## Directive
Each record should reappear exactly in your answer, minus any picture.

*** Opening Data for this task ***

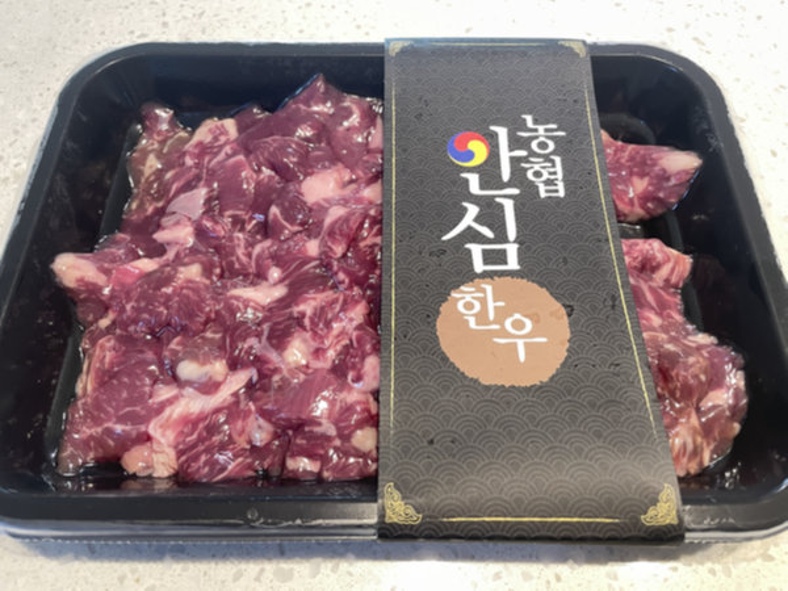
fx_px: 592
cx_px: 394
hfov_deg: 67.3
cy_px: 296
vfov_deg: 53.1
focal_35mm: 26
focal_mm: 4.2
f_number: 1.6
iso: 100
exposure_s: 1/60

*** Closing Data for this task ***

## Result of the exercise
fx_px: 592
cx_px: 394
hfov_deg: 67.3
cy_px: 296
vfov_deg: 53.1
focal_35mm: 26
focal_mm: 4.2
f_number: 1.6
iso: 100
exposure_s: 1/60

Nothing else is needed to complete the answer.